Table 3. Numerical results of Example 3.

h	Absolute Error for $\mathit{r}=4$		Absolute Errors for $\mathit{r}=7$
	${\mathit{E}}_{\mathbf{1},\mathbf{4}}\left(\mathit{h}\right)$	${\mathit{E}}_{\mathbf{2},\mathbf{4}}\left(\mathit{h}\right)$	${\mathit{E}}_{\mathbf{1},\mathbf{7}}\left(\mathit{h}\right)$	${\mathit{E}}_{\mathbf{2},\mathbf{7}}\left(\mathit{h}\right)$
0	$1.48\times {10}^{-5}$	$1.14\times {10}^{-4}$	$5.0\times {10}^{-8}$	$2.6\times {10}^{-7}$
0.2	$2.58\times {10}^{-4}$	$1.11\times {10}^{-3}$	$3.7\times {10}^{-8}$	$4.2\times {10}^{-7}$
0.4	$3.03\times {10}^{-4}$	$6.53\times {10}^{-4}$	$1.5\times {10}^{-8}$	$1.9\times {10}^{-7}$
0.6	$1.06\times {10}^{-4}$	$3.68\times {10}^{-4}$	$5.1\times {10}^{-8}$	$5.4\times {10}^{-7}$
0.8	$1.30\times {10}^{-4}$	$7.99\times {10}^{-4}$	$3.6\times {10}^{-8}$	$1.0\times {10}^{-8}$
1.0	$1.91\times {10}^{-4}$	$3.32\times {10}^{-5}$	$4.2\times {10}^{-8}$	$4.6\times {10}^{-8}$
1.2	$5.28\times {10}^{-7}$	$1.50\times {10}^{-3}$	$7.1\times {10}^{-8}$	$2.0\times {10}^{-7}$
1.4	$2.45\times {10}^{-4}$	$1.95\times {10}^{-3}$	$1.1\times {10}^{-9}$	$1.97\times {10}^{-7}$
1.6	$3.36\times {10}^{-5}$	$2.24\times {10}^{-3}$	$5.4\times {10}^{-9}$	$3.8\times {10}^{-7}$
1.8	$1.88\times {10}^{-3}$	$1.65\times {10}^{-2}$	$4.2\times {10}^{-8}$	$7.8\times {10}^{-7}$
2	$6.89\times {10}^{-3}$	$4.83\times {10}^{-2}$	$1.1\times {10}^{-7}$	$2.2\times {10}^{-6}$

. The graphical representation of approximate and exact solution is plotted in Figure 3. The comparison between different values of the degree r clearly shows the fast convergence of the Bernstein basis function.

5. Conclusions

It is difficult to solve the system of Volterra integral equations analytically.

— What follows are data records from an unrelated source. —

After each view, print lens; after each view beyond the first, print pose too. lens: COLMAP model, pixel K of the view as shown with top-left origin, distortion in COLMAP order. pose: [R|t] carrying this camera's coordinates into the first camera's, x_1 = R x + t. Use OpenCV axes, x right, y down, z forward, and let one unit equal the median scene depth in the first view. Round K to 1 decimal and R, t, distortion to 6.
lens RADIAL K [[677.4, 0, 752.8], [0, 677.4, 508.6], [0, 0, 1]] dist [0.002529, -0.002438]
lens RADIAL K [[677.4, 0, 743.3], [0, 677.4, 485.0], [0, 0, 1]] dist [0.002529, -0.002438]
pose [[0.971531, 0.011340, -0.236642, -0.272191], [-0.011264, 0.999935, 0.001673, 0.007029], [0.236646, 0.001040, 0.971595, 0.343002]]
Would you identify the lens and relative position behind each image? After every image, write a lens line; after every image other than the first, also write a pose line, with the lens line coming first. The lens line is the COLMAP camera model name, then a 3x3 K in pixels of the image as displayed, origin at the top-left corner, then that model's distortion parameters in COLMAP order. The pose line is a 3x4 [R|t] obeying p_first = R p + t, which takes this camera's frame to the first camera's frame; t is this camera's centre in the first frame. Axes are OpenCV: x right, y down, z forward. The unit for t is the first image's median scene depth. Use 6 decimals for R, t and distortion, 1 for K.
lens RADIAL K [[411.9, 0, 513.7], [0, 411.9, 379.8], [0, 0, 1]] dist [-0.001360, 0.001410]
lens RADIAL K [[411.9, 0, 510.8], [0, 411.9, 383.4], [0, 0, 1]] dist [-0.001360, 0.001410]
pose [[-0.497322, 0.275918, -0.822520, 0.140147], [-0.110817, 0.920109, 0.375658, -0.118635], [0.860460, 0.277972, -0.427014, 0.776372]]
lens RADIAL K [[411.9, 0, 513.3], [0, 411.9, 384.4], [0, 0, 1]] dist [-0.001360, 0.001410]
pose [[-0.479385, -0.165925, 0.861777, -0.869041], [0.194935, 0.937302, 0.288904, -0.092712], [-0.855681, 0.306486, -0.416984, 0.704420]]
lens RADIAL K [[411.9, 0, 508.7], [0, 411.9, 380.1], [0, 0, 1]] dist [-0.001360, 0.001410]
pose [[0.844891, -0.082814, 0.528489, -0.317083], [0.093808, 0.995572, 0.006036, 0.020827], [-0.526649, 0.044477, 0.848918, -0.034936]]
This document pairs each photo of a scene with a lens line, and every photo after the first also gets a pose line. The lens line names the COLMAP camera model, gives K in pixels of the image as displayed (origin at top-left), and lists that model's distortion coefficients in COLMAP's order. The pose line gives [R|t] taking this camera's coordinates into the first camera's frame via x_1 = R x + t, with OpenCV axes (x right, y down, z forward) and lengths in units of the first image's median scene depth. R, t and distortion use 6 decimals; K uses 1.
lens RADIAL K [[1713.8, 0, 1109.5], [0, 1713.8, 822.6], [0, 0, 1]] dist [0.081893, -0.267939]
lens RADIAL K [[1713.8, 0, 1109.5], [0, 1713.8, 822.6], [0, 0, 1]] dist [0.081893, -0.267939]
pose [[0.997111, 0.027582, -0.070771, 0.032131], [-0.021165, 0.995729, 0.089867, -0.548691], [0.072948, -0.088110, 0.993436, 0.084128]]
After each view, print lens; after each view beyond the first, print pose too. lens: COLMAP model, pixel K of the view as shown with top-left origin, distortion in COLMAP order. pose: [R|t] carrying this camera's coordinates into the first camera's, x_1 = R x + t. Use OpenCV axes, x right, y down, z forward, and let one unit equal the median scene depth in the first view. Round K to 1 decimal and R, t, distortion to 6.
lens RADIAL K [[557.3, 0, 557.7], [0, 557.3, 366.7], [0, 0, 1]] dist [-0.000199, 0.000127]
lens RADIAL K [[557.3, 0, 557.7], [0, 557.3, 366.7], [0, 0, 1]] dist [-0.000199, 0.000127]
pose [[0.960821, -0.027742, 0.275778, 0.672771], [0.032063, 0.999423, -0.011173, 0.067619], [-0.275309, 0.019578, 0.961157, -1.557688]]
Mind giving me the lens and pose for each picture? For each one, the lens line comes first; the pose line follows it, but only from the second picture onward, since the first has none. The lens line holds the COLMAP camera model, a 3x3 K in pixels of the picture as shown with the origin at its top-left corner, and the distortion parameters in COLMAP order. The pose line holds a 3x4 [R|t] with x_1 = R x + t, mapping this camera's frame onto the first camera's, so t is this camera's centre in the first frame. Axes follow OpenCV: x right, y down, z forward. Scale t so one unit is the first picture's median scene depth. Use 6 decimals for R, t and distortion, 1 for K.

So, finding the approximate solution of the system of Volterra integral equations on arbitrary intervals $[m,n]$ has always been a challenging problem for researchers. The proposed technique was based on approximating the unknown function with the Bernstein polynomial. The use of Bernstein polynomials is increased in different areas of mathematics due to its fast convergence. The results of the given numerical examples shows that the proposed technique is applicable and efficient. Moreover, the computed absolute error confirms its convergence and stability. It is worth pointing out that the proposed technique can find the numerical solutions of the system of Volterra integral equations on arbitrary intervals $[m,n]$.